LISTED RECORDS below:

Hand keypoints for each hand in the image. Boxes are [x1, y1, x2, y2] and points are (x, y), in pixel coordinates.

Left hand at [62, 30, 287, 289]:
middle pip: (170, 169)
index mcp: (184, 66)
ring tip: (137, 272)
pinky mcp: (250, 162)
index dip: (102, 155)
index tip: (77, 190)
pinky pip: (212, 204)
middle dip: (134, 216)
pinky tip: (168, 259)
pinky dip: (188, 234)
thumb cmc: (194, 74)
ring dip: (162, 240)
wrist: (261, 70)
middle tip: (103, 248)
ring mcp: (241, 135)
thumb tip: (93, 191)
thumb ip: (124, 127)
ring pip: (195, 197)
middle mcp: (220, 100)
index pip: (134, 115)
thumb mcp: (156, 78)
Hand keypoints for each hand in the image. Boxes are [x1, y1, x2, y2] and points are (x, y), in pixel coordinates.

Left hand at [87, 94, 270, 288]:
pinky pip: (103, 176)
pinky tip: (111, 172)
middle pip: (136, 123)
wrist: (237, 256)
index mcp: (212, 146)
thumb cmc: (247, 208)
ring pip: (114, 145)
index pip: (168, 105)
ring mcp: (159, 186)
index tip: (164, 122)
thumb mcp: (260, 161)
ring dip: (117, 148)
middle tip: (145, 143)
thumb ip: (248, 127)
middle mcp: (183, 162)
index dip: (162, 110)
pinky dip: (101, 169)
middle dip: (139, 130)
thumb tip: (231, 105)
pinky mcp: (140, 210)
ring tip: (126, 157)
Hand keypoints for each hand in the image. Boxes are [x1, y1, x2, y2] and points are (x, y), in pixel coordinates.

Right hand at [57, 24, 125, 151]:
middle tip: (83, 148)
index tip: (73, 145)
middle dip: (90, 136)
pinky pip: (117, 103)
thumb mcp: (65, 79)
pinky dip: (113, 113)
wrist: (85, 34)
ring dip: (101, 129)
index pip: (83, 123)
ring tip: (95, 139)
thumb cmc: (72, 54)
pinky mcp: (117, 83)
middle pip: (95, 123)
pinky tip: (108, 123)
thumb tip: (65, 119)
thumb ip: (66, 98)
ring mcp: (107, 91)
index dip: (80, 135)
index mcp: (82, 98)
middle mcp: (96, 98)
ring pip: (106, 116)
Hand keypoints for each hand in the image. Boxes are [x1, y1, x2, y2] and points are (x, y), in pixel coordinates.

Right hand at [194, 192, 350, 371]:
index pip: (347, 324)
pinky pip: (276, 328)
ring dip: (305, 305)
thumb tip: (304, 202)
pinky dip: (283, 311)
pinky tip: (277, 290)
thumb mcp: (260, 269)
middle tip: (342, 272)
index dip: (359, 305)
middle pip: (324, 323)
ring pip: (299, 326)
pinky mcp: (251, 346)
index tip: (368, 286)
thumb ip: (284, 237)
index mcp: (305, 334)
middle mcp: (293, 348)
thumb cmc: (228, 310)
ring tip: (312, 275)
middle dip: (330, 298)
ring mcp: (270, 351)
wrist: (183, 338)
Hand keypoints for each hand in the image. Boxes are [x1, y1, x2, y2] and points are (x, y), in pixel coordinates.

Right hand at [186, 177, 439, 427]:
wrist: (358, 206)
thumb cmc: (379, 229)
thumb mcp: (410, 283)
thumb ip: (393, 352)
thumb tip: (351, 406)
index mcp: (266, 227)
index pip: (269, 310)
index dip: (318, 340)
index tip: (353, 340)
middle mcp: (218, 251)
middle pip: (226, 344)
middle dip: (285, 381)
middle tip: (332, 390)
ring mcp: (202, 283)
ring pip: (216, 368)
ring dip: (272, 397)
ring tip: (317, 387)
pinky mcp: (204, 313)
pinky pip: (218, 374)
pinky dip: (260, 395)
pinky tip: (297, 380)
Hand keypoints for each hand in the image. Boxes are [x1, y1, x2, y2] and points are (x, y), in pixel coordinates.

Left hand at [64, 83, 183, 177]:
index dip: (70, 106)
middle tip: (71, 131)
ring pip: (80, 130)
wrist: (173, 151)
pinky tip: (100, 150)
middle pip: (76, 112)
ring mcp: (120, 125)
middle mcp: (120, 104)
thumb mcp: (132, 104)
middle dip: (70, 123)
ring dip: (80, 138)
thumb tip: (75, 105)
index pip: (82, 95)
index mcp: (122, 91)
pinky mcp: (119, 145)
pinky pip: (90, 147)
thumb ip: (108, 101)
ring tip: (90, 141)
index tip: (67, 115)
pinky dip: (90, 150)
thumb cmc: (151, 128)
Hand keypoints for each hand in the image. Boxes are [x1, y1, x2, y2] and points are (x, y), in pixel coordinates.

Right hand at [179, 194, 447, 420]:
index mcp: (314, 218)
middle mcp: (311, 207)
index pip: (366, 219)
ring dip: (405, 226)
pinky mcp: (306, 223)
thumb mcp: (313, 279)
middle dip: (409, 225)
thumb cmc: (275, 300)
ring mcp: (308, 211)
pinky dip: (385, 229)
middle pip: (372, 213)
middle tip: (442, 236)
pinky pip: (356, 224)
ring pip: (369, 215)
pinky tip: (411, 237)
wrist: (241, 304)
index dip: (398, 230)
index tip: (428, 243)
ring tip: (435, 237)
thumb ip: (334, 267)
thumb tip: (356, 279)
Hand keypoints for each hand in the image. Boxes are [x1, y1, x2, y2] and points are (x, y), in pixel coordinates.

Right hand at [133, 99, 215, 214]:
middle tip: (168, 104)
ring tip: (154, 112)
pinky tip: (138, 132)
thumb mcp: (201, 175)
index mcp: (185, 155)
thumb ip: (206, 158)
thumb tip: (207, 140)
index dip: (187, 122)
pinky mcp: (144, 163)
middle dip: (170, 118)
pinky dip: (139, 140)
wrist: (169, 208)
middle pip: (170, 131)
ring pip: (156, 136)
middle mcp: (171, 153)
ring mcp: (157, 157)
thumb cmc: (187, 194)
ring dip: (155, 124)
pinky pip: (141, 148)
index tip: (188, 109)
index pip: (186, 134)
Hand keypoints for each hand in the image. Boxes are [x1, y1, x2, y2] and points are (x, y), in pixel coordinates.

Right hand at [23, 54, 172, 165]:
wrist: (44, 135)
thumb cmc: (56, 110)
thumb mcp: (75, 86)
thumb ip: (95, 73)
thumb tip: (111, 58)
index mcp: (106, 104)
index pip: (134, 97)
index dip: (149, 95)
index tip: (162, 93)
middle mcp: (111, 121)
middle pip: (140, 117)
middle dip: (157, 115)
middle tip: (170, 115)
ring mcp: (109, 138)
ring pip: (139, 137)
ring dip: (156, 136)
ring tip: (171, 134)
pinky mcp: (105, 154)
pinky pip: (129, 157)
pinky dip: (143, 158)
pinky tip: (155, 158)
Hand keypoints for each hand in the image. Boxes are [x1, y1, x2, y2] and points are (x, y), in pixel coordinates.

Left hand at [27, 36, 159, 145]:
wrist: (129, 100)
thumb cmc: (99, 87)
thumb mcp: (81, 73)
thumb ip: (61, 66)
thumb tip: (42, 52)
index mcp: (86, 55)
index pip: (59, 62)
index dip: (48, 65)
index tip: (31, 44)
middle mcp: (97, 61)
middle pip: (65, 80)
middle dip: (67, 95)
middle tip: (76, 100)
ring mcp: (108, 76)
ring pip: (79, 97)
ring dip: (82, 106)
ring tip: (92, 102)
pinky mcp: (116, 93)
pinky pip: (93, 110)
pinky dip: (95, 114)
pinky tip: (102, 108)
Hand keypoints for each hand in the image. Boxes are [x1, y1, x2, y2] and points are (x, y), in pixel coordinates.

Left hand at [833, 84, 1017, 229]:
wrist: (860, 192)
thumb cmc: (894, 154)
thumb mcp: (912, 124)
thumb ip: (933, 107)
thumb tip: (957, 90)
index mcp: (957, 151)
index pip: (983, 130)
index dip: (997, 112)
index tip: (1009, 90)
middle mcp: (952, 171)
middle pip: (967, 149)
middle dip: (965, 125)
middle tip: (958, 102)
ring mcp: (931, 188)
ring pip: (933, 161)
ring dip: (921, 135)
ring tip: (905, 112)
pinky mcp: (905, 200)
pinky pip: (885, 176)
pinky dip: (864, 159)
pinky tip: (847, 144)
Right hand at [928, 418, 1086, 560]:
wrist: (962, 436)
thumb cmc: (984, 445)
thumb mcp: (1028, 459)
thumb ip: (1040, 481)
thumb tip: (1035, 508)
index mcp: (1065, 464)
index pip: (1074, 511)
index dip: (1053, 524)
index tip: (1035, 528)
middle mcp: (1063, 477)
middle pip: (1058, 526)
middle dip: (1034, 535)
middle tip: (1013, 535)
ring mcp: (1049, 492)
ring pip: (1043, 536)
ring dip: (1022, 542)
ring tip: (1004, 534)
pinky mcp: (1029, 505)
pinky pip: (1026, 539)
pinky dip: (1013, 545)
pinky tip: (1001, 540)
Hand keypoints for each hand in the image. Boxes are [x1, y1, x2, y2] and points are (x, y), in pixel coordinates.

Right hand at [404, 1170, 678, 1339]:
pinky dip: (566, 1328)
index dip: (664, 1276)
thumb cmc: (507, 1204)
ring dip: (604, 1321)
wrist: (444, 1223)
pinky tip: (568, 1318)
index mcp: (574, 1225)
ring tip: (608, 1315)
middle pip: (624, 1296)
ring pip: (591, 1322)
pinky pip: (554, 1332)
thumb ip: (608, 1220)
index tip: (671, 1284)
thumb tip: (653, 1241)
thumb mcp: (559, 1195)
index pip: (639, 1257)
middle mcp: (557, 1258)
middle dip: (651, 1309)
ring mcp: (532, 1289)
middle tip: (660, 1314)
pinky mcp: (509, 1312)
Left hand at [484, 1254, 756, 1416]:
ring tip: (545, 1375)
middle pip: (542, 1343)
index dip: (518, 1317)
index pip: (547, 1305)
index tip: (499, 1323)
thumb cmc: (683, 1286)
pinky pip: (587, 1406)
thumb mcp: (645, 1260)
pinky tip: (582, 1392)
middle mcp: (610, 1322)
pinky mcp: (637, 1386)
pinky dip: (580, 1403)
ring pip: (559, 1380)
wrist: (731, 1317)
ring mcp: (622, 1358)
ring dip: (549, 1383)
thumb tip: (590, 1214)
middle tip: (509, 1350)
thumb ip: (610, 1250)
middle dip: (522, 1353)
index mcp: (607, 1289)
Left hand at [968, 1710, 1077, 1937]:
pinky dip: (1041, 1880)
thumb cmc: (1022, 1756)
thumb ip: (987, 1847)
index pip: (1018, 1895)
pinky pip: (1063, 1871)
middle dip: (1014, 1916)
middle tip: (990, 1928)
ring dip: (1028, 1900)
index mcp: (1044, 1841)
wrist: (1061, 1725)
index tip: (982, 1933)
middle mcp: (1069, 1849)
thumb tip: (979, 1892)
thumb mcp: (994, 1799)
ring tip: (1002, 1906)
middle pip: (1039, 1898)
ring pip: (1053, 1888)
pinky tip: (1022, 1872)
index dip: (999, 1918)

End of LISTED RECORDS.

The reply must hold exactly the lines from the one containing "middle dip: (522, 1353)" to the last line of the entries, and nothing more.

- [EXERCISE RESPONSE]:
middle dip: (522, 1353)
index mcp: (607, 1289)
Left hand at [968, 1710, 1077, 1937]:
pinky dip: (1041, 1880)
thumb cmc: (1022, 1756)
thumb ip: (987, 1847)
index pip: (1018, 1895)
pinky pip: (1063, 1871)
middle dip: (1014, 1916)
middle tip: (990, 1928)
ring dip: (1028, 1900)
index mcp: (1044, 1841)
wrist: (1061, 1725)
index tip: (982, 1933)
middle mcp: (1069, 1849)
thumb tip: (979, 1892)
thumb mcp: (994, 1799)
ring tip: (1002, 1906)
middle pip: (1039, 1898)
ring pip: (1053, 1888)
pinky tip: (1022, 1872)
index dip: (999, 1918)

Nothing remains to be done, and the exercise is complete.